* WRITTEN TASK: Format every line of text in the records below as a JSON list of strings, one string per line, with blank lines dropped. Keep the pictures out of the list.

* Entries drawn from a collection:
====================

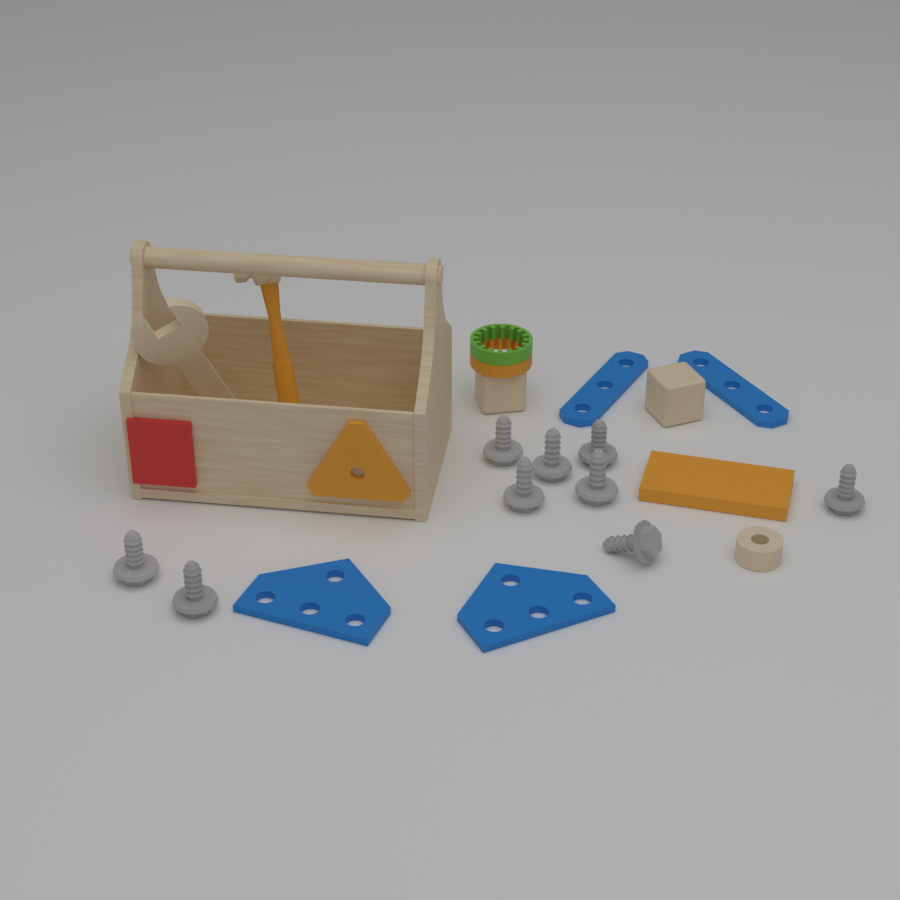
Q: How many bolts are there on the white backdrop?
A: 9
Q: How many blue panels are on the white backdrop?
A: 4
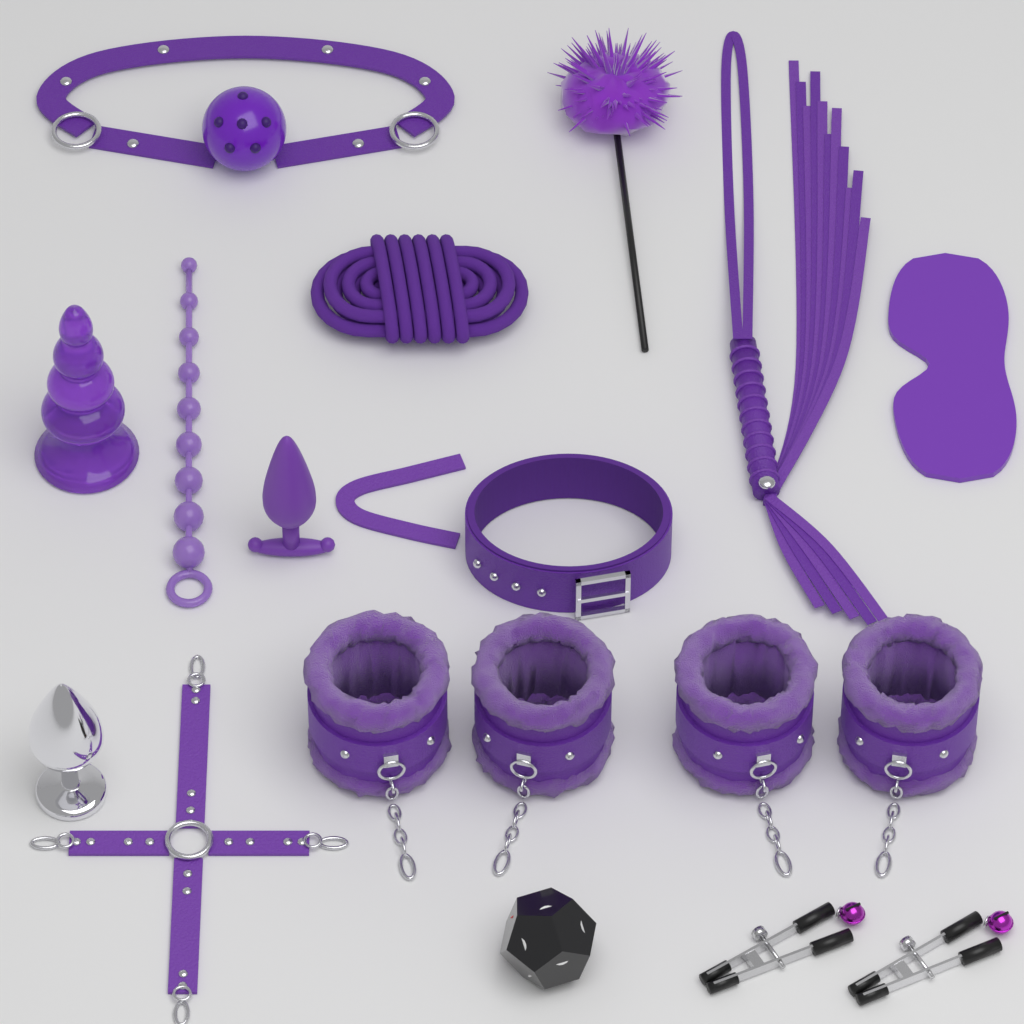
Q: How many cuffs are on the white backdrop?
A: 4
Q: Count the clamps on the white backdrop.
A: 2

====================

* RESULT OF THIS TASK:
[
  "Q: How many bolts are there on the white backdrop?",
  "A: 9",
  "Q: How many blue panels are on the white backdrop?",
  "A: 4",
  "Q: How many cuffs are on the white backdrop?",
  "A: 4",
  "Q: Count the clamps on the white backdrop.",
  "A: 2"
]